By Sara Anne Donnelly
Photos by Jaymi Poor
From our January 2025 issue
As a teenager, Jaymi Poor painted her bedroom walls in eye-popping shades of hot pink, safety orange, highlighter yellow, and electric blue. Paired with a fluorescent-pink shag rug, a patchwork quilt, and mismatched curtains, the effect was something like peering into a kaleidoscope. “I’d have friends over and they’d be like, ‘I want to do something fun like this in my bedroom,’” Poor says. These days, Poor’s taste has mellowed, but it continues to inspire others, as evidenced by the nearly 12,000 followers of her Instagram account (@ourmainesaltbox).
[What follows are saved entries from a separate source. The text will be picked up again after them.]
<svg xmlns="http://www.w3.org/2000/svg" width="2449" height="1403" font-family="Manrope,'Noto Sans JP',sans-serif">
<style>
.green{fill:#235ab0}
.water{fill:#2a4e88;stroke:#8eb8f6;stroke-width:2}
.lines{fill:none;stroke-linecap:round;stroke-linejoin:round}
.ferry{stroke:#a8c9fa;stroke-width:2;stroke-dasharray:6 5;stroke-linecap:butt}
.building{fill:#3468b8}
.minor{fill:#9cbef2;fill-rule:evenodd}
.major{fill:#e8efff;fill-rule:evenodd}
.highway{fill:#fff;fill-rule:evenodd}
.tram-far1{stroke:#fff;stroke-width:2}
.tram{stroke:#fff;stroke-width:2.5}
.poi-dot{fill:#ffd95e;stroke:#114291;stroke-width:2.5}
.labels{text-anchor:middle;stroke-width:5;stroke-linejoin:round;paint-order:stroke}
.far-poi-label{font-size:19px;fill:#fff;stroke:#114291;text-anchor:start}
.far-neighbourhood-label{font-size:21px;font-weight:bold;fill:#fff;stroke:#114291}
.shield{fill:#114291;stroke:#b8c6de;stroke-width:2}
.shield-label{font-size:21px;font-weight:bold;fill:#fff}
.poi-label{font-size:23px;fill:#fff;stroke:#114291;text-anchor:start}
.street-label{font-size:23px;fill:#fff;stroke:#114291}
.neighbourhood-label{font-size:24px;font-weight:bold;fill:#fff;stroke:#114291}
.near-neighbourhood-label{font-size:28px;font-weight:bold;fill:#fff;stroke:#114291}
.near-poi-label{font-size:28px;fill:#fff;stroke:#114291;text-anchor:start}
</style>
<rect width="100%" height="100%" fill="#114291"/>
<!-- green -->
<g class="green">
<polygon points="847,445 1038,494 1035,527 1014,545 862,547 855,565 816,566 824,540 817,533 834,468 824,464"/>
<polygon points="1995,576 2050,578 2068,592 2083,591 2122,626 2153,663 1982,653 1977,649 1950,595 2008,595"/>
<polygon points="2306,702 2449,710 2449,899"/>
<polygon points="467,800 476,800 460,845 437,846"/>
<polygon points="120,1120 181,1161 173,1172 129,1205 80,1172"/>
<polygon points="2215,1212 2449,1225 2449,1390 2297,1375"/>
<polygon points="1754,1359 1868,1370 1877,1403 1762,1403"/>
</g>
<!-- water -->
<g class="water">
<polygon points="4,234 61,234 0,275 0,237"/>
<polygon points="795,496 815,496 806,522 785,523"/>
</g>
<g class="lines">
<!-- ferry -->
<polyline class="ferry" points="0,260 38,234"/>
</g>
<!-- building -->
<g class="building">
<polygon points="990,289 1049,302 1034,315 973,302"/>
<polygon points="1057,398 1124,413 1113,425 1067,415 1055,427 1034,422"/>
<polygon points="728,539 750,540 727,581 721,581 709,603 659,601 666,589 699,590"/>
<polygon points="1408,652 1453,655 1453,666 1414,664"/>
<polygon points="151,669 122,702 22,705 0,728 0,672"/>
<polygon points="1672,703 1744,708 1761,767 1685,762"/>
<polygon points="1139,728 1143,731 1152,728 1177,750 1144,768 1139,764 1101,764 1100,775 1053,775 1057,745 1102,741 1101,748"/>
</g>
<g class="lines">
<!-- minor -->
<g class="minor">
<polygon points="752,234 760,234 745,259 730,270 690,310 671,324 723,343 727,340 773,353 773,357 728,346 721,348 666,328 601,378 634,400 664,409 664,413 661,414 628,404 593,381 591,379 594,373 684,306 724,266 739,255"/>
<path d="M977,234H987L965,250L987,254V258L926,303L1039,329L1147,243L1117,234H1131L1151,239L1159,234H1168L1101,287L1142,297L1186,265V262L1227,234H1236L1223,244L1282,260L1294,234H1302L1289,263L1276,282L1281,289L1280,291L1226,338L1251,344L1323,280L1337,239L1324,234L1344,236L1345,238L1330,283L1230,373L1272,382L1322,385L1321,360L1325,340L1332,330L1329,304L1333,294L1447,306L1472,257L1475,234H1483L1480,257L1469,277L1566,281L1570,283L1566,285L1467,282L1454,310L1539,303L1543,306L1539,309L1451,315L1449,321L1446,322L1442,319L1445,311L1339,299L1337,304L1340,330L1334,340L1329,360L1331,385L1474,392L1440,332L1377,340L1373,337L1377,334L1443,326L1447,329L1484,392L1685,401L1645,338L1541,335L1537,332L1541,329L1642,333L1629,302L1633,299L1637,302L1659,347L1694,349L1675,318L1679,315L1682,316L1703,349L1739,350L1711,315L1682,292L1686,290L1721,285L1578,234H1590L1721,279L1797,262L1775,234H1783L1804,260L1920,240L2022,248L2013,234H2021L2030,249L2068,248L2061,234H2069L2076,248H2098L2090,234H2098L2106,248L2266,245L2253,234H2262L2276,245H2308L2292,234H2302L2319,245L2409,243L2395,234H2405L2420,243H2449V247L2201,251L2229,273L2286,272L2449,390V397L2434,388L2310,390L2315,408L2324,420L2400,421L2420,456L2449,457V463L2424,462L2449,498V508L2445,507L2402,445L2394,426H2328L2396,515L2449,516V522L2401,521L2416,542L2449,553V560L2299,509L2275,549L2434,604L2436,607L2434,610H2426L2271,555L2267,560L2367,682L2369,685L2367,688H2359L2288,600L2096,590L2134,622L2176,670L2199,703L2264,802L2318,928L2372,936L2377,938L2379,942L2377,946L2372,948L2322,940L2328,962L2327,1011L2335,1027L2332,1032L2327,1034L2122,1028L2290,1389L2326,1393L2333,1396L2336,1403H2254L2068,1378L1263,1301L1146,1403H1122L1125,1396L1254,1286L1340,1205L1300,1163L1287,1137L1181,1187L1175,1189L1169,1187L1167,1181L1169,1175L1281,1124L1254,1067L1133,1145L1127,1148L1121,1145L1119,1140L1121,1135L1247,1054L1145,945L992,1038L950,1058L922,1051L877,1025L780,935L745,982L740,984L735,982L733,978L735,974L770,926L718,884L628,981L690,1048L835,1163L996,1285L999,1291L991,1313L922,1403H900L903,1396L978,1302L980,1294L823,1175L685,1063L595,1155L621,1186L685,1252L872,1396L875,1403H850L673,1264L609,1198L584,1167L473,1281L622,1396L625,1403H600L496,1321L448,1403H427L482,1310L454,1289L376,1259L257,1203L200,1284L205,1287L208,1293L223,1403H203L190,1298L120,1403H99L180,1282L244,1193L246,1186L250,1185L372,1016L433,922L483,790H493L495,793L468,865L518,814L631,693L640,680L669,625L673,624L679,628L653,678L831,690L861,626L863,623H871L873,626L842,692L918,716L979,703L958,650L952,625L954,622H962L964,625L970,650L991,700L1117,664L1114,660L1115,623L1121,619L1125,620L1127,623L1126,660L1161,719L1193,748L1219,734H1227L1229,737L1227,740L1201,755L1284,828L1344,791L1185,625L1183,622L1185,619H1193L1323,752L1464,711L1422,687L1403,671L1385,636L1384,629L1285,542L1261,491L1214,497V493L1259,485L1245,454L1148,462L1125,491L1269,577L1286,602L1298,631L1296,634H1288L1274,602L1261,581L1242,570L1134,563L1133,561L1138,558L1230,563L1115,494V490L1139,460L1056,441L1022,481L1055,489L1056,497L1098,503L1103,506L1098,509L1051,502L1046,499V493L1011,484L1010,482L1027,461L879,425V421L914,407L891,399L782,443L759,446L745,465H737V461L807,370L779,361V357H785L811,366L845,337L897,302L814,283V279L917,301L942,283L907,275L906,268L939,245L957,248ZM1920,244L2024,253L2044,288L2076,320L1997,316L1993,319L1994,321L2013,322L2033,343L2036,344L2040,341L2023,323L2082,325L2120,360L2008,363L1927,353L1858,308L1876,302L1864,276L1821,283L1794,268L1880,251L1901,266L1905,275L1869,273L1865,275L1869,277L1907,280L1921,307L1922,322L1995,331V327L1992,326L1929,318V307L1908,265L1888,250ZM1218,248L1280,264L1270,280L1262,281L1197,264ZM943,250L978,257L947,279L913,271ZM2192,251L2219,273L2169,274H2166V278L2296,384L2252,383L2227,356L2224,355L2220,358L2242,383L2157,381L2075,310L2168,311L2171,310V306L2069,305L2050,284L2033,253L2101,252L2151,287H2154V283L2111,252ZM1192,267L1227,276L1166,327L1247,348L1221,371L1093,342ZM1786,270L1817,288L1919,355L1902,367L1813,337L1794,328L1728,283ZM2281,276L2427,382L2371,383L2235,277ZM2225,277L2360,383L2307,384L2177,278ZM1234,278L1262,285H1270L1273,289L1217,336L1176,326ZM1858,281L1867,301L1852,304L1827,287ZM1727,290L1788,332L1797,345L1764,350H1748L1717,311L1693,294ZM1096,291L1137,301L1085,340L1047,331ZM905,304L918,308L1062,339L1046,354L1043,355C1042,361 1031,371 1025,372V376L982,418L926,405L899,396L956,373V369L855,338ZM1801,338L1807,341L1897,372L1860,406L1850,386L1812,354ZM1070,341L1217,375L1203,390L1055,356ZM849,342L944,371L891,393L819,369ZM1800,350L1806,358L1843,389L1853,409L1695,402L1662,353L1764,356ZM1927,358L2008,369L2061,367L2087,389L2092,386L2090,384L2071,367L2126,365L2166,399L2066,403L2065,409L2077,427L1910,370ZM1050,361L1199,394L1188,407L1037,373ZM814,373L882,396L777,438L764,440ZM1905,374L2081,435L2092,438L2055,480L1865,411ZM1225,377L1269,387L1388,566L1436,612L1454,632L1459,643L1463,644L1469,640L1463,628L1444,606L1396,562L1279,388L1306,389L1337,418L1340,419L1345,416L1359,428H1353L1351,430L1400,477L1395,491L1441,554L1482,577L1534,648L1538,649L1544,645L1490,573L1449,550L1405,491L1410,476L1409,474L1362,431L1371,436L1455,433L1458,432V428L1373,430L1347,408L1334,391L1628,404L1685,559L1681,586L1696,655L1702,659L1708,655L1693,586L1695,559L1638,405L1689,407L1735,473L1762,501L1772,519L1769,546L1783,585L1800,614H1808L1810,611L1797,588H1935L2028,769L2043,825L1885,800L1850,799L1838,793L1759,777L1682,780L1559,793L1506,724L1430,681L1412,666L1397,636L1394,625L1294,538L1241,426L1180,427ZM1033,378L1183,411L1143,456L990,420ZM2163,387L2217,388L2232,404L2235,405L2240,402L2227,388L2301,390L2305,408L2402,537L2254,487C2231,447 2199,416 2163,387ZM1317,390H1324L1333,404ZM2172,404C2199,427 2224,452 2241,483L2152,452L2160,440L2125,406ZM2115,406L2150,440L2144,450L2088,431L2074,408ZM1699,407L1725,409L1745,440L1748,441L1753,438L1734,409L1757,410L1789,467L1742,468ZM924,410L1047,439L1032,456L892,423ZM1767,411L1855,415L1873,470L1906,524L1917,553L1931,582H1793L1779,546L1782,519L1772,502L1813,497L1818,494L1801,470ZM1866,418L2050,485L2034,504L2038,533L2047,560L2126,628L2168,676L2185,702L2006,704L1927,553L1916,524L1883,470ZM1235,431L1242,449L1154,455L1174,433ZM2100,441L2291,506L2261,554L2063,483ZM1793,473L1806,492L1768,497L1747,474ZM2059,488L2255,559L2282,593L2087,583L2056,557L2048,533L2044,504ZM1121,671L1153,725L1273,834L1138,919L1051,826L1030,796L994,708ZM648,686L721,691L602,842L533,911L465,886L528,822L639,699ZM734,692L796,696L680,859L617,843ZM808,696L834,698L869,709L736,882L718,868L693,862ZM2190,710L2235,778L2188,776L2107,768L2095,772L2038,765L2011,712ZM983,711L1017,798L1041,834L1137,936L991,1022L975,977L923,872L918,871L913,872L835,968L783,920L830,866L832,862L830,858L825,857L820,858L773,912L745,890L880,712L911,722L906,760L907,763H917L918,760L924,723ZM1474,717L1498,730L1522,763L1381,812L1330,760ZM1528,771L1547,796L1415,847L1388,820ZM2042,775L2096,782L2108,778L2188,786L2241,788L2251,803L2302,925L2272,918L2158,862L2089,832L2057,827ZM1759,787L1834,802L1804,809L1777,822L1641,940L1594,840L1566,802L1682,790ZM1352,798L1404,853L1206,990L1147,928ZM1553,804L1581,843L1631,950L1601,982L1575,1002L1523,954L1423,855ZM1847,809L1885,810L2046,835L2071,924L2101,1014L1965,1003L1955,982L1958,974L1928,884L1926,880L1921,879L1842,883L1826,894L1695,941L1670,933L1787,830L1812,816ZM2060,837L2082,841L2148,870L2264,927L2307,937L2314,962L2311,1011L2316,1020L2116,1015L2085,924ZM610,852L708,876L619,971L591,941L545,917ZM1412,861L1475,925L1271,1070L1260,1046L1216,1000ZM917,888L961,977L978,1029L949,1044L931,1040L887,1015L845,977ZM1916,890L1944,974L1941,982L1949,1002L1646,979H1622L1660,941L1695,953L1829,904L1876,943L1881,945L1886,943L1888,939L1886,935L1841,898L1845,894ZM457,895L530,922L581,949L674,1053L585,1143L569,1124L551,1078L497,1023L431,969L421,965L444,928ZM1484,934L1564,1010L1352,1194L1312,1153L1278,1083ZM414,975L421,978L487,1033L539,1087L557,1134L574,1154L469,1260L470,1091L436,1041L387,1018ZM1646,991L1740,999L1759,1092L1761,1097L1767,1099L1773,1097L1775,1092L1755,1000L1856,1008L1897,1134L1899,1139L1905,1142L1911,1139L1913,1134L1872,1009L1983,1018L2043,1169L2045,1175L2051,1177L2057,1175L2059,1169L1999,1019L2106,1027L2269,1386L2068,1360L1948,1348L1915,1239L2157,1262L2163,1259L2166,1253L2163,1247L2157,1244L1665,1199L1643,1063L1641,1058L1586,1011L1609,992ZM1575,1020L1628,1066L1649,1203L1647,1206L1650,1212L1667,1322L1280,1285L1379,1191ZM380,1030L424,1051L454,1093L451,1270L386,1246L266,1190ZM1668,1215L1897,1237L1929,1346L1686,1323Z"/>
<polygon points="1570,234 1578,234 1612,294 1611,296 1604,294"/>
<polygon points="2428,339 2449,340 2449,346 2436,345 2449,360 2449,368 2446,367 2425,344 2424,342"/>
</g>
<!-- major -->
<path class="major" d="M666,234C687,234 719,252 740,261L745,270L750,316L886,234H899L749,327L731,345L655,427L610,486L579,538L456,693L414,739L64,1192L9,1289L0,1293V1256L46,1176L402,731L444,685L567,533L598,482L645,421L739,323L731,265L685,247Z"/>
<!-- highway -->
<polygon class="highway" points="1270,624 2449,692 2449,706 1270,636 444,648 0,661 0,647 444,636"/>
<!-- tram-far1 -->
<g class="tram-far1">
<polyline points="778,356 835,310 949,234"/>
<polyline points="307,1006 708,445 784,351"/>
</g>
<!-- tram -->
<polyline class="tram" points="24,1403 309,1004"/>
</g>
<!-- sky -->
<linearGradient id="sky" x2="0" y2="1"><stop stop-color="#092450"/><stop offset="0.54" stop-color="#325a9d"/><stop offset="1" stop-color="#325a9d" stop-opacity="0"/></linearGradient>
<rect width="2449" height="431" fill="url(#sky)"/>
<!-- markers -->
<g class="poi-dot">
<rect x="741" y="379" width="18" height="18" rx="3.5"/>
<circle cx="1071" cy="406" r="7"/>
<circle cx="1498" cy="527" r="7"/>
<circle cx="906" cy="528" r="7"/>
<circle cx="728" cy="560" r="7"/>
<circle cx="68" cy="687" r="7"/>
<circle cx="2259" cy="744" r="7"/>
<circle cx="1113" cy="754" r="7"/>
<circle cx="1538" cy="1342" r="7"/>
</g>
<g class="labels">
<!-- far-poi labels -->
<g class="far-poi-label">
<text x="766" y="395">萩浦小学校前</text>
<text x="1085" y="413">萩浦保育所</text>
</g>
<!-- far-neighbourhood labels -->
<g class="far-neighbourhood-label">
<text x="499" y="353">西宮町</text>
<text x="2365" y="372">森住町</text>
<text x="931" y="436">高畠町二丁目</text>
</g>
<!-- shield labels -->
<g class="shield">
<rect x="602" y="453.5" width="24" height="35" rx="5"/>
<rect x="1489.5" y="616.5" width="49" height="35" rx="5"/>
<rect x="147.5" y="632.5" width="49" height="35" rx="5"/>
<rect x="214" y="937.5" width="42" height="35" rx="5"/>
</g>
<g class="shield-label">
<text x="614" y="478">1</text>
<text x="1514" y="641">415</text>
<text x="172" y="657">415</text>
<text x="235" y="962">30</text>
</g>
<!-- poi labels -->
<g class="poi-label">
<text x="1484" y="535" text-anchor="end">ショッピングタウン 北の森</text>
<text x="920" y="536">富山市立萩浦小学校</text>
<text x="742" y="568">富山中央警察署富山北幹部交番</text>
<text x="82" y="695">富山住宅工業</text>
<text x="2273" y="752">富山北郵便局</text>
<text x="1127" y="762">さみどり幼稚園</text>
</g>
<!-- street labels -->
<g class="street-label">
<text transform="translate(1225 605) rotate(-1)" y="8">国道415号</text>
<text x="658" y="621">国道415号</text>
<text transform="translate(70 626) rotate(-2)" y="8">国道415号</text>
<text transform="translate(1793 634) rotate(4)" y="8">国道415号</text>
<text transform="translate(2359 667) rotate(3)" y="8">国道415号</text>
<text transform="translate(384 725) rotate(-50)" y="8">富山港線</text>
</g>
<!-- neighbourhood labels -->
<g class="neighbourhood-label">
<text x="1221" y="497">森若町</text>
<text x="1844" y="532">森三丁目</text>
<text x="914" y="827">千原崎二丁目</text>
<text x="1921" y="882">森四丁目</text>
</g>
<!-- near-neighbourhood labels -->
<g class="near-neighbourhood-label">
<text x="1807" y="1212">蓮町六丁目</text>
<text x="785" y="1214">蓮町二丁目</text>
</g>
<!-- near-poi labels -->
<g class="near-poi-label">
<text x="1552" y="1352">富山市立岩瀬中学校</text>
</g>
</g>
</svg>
In weekly posts, Poor chronicles her budget-friendly decorating adventures as she attempts to infuse the bland 1976 Wiscasset Saltbox she and her husband, Josh, purchased in 2022 with a cozy vintage vibe. Filled with thrifted furniture and artwork, DIY wainscoting, and patterned textiles and wallpaper in gauzy earth tones, the interior lands somewhere between Colonial homestead and ’80s-grandma cottage. “I love that people are looking at it online and commenting things like, ‘I bet it smells like apple pie in there,’” Poor says.
Dining Room
Poor has overhauled this spot (shown at top) three times in the last two years. In the latest iteration, an espresso-colored table and secondhand chairs she stained to match provide rich counterpoints to delicate, vintage-inspired floral wallpaper, beadboard wainscoting with scalloped trim (rendered in Accessible Beige), and aqua linen curtains. “The curtains inspired me to bring more color into the rest of the house,” Poor says. “That’s kind of how it goes. Creativity sparks, and it can have this domino effect that takes over the whole space.”
Kid’s Room
Poor collabed with her 5-year-old daughter, Paisley, on a recent bedroom makeover that layers florals and soft gold, blue, rose, and sage tones on a 19th-century-inspired lattice carpet, bedding, velvet curtains, peel-and-stick wallpaper, and board-and-batten wainscoting Poor crafted and painted in Contented by Sherwin-Williams. “Paneling brings back the older look that I like,” says Poor, whose father taught her woodworking. A free Facebook Marketplace spindle bed sports fresh Alabaster paint, also by Sherwin-Williams.
Powder Room
A removable Photowall mural creates an immersive Secret Garden effect in this tiny bath, which was no fantasy when Poor found it. She coated the room’s yellowy pine woodwork in Cordovan by Sherwin-Williams to complement the burgundy in the wall- paper, swapped a simple oak vanity for a thrifted, marble-topped one (repainted in Accessible Beige by Sherwin-Williams), replaced vinyl flooring with marble-like ceramic tile, and juxtaposed glam brass, gold, and crystal accents. Even a clunky, Carter-era electric-baseboard register received a custom wooden cover, constructed by Poor and painted to match the trim.
Primary Bedroom
Dark-stained nightstands and wainscoting composed of a batten grid atop fluted paneling provide a visual counterweight to pale-sage botanical wallpaper, ivory linen curtains, and neutral-toned bedding in solid and printed slub, waffle-weave, and bouclé fabrics. “I love layering textures and patterns,” Poor says. “You see that in a lot of the older styles.” Balancing an off-center window are a cluster of wooden candle sconces and mismatched vintage frames displaying portraits and pastoral paintings clipped from thrifted art books.
Kitchen
Poor wanted the look of an old-farmhouse kitchen without the expense of swapping out the room’s dark-wood cabinetry and stainless-steel appliances. Instead, she replaced gold linoleum flooring with luxury vinyl in a distressed-oak finish and added shimmery Facebook Marketplace subway tile, a striped curtain to conceal the dishwasher, and an island she DIYed with scrap material and turned wooden legs. The quartz she craved for the countertops was too pricey, so she used a quartz-countertop paint kit to mimic the material. The epoxy topcoat bubbled a bit, she says, “but my dad always taught me that if something has an imperfection it adds character.”
Family
“I fell in love with this house immediately,” says Poor, pictured with her children, Beckham, 3, Riley, 15, and Paisley. She’d wanted a fixer-upper she could make her own, and this one happens to be located on the street she grew up on. Her dad still lives in her childhood home, where he taught her to build a deck and reshingle a roof, among other DIY projects. Now, “he talks me through projects,” Poor says, “or I just figure it out myself.”